There have been several stories lately, in print and on the radio, about the importance of touch. One scientist arguing, successfully in my opinion, that touch is the most important of all senses. Touching a newborn stimulates their intellectual and social development, the sense of touch saves us from burning ourselves or freezing to death. Touch is a powerful communication tool – from the first handshake to the loving embrace.
I hadn’t really thought about any of this before, and until hearing these stories, I would have said that hearing is our most important sense. We gather so much information by listening, and experience so much joy. Giggling, rustling leaves, footsteps, birdsong, conversation. I think these are the things that connect us to the world. Fortunately there isn’t a need to prioritize our senses and I can still try to convince you, if needed, that sound is sometimes under-appreciated.
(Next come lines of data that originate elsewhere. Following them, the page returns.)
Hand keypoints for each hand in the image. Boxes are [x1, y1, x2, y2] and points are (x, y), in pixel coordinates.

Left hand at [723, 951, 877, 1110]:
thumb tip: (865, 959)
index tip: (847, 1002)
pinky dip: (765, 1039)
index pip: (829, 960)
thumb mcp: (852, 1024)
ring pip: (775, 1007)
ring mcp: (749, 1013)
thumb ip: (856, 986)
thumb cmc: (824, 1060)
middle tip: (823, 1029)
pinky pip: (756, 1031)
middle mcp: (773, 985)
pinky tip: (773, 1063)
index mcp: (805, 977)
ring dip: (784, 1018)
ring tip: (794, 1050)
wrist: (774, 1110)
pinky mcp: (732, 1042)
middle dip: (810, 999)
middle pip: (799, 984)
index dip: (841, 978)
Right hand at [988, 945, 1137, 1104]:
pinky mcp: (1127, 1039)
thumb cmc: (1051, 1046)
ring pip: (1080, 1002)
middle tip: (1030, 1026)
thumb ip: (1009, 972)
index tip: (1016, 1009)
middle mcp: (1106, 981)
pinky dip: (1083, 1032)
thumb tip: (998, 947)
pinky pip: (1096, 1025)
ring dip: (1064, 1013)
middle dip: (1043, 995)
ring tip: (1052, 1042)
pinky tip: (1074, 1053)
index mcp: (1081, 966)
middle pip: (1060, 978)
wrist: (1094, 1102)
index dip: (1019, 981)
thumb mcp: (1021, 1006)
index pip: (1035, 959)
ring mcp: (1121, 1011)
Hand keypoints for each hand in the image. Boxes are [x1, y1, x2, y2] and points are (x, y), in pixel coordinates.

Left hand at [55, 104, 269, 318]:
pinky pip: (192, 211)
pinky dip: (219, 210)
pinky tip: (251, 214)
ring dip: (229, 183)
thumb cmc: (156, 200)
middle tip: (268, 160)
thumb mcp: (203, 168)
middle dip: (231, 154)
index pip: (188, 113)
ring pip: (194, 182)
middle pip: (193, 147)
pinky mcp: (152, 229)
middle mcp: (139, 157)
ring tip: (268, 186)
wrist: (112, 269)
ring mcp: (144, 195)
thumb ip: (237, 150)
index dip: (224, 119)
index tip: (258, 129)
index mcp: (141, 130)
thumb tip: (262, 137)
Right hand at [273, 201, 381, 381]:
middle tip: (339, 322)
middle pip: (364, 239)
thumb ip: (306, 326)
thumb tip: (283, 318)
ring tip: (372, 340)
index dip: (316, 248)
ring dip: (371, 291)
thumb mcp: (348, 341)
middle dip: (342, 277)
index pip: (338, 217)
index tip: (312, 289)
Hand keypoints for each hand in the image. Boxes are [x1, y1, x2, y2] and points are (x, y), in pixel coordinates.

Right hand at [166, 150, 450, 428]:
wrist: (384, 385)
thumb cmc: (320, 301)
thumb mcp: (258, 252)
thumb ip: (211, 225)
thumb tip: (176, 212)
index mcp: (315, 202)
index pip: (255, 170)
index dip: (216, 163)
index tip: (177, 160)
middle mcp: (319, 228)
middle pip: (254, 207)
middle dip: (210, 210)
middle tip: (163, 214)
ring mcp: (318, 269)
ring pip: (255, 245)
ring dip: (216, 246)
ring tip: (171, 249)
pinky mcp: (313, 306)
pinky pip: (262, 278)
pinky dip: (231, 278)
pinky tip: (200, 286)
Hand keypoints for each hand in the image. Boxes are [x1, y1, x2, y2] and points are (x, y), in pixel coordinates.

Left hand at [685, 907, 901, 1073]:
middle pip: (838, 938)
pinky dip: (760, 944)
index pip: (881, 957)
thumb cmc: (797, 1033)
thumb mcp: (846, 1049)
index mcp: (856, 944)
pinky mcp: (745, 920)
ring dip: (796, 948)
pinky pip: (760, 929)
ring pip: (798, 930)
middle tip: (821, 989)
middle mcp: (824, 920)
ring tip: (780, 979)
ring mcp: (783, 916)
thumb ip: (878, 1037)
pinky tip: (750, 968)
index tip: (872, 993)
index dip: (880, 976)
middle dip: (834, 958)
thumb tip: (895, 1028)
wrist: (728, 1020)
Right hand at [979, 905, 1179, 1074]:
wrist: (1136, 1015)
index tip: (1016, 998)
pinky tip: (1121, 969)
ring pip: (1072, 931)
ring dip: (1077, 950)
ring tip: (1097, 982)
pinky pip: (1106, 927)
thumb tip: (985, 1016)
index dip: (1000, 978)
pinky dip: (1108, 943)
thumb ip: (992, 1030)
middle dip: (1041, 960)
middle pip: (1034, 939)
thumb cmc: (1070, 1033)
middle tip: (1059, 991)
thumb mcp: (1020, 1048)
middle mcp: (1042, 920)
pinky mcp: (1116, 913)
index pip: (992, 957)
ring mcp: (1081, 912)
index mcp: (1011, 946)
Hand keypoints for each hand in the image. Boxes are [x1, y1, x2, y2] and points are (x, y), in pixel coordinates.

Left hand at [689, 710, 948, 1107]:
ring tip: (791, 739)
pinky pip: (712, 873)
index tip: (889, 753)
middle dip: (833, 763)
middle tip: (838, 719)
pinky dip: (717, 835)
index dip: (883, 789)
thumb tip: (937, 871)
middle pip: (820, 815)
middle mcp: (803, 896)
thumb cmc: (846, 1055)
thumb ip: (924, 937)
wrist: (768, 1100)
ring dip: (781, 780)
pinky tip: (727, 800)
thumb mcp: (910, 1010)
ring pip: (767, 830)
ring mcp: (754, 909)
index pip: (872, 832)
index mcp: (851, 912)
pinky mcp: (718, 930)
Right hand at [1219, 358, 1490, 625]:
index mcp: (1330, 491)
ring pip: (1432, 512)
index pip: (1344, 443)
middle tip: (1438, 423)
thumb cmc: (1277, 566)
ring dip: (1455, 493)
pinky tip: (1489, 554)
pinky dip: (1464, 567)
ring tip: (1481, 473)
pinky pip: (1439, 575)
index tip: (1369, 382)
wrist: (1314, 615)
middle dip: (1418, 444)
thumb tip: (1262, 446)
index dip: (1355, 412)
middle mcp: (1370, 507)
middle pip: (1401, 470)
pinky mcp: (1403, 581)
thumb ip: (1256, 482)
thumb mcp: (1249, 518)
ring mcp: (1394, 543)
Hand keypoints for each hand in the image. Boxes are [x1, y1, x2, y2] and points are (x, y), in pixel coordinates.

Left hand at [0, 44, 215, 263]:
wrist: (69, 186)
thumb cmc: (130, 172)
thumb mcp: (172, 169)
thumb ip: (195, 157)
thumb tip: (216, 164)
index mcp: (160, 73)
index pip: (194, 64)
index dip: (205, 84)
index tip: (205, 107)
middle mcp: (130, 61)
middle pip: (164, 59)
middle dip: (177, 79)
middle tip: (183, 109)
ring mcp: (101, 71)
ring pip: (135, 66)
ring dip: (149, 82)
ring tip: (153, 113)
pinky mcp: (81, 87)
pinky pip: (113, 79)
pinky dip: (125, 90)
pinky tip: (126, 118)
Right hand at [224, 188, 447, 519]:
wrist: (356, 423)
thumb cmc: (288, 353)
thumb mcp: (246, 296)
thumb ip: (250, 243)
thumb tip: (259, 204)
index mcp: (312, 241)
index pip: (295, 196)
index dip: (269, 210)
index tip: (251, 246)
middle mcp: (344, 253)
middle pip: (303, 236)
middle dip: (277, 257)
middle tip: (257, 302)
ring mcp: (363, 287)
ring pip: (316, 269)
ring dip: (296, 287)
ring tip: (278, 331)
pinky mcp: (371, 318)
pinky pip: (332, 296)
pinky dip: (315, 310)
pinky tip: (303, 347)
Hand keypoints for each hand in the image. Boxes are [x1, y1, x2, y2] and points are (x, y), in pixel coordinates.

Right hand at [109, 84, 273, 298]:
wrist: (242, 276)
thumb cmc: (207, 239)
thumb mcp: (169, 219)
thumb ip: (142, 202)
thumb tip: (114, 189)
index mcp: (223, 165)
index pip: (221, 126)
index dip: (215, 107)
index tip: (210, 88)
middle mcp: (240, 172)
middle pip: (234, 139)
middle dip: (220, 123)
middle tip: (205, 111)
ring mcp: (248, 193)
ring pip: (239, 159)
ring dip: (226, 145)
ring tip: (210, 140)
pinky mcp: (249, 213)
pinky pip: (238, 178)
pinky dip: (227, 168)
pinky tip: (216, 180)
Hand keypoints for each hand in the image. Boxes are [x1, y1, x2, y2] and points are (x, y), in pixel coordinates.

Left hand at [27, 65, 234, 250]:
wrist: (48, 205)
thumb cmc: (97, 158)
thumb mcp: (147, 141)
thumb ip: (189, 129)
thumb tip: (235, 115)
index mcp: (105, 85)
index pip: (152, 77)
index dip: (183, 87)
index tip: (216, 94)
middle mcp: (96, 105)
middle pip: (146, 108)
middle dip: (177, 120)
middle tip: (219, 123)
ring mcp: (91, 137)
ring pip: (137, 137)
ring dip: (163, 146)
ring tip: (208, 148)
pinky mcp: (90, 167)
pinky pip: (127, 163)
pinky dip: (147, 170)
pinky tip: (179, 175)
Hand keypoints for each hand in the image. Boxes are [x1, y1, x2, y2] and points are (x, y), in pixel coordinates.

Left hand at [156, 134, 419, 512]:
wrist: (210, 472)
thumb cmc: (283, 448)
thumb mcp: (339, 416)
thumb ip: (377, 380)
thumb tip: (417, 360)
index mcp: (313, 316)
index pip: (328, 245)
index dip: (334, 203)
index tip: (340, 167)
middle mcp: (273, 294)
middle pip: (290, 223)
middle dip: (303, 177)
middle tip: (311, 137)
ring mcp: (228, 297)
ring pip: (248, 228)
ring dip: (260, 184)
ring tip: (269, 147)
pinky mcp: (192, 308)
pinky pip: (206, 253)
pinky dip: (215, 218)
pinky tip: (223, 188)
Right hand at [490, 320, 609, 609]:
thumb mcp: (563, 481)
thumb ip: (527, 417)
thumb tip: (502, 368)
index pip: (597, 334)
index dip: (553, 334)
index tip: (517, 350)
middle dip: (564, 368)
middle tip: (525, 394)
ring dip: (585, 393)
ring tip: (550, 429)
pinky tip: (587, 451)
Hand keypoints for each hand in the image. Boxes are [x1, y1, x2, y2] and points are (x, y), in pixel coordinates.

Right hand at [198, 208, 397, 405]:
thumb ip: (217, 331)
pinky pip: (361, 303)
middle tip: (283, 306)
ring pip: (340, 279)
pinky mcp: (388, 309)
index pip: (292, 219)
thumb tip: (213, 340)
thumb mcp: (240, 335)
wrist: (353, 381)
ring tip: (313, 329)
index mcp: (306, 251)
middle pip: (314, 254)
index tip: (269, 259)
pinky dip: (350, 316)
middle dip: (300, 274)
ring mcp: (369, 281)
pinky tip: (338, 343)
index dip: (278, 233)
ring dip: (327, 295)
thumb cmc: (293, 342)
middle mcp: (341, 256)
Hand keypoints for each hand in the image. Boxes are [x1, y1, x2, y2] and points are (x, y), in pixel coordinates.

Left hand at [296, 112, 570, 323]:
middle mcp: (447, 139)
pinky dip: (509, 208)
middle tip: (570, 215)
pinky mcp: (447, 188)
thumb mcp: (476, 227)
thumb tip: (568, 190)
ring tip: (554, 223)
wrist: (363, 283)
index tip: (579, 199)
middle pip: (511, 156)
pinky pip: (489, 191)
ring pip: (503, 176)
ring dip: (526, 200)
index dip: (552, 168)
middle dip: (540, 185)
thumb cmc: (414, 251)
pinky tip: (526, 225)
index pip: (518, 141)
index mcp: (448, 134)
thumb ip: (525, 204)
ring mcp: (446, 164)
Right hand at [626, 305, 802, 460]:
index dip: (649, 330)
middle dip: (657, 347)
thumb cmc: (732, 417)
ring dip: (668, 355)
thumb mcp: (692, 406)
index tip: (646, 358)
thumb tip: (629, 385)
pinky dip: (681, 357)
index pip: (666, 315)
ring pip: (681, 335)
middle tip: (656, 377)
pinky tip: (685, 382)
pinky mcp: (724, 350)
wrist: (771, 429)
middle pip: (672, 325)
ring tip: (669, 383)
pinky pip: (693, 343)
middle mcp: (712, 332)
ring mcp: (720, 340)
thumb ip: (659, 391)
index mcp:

In The New Yorker this week there is an article about the importance of sound, and the new ways of manipulating it to improve listening experiences in restaurants, concert halls…and maybe even churches. Who hasn’t endured an evening of shouting over the surrounding clamor at a restaurant or a party? Who has ever felt that they’ve been simply an auditor/spectator at a church service or a concert, rather than a fully immersed participant in the sound of those experiences? I’ve said it again and again – listening is as important a form of participation as anything else I can think of. You know this already from conversations in which listening is far more important than talking.
Over the years so much has already been done at St. Alban’s – carpet taken out, a new sound system installed and tweaked – but it’s only made me hope for something more. We can listen to perfectly engineered music at the click of a mouse, and whether we realize it or not, we all yearn for that more perfect listening experience in live performance as well. It has been a dream of mine for some time to explore the possibilities of creating a more satisfying aural experience – as part of a larger and more complete worship experience – here at St. Alban’s. Whether through new technologies, or old-fashioned moving of the furniture, wouldn’t it be amazing to have sound able to create the same connection with God as the light pouring through the church’s glorious stained-glass windows? Well, I hope that sometimes the music in church does help you connect more fully to God, but I’m greedily wanting that to happen for everyone, all the time.
In The New Yorker’s article, author Alex Ross talks to one sound engineer in California who has been manipulating sound and space for 50 years. He likens his work to the “Photoshopping of an image, with undesirable elements removed.” He told Ross, “We couldn’t do this until we had a really high-powered computer. It’s calculating twenty thousand echoes a second, and that information has to stay in the memory for four or five seconds—a huge amount of data. Only a few years ago could we pull off the sacred-space setting, which is the most complex of all.” Sacred space…the most complex of all.
My colleagues have often noted that the problems of doing church in the 21st century are very similar to those facing arts institutions. Alex Ross writes: “like many American orchestras, the San Francisco Symphony is seeking to diversify its offerings and capture the attention of a younger audience. With SoundBox, it has hit on a winning formula; the first three editions of the series, which began last December, have sold out quickly.” Read the article and learn how and why sound has contributed to this success. The New Yorker-Wizards of Sound. http://www.newyorker.com/magazine/2015/02/23/wizards-sound
It’s just one part of the whole picture, of course. But then, as individuals we’re just one small part of the body of Christ. If our goal is a complete worship experience which leads towards a complete body of Christ, then the path towards that goal is an infinite number of small decisions and actions. Is anyone listening?
I always wanted to know about the holy sensual–little carnal –side of the true life in Christ. I believe it exists, although some Churches seek to obliterate it, and it is there that I base my holiness. Because it is the Body, in the whole sense, which in Christ, senses good and evil long before the mind.
I am listening. Ironically, your writings of these Daily Cups has brought great meaning (i.e. understanding) to many of your performances in church.
I’m intrigued by what a “sacred space setting” might be. I imagine it’s intended to involve a purity of sound. But in the Cathedral’s Center for Prayer & Pilgrimage we maintain a “sacred space” that’s filled with deep silence, allowing a visitor to hear God in an interior “sound of silence”. (A high-tech metaphor is those amazing Bose noise-cancelling headphones that buffered much of the tension for me in a recent trip that involved 52 hours on airplanes!) I think that cultivating interior silence, too, helps sharpen the ear for those rustling leaves, slight changes of pitch in a friend’s speech, creaking of an aging house, each note of music . . . . Thanks for your reflections, Sonya!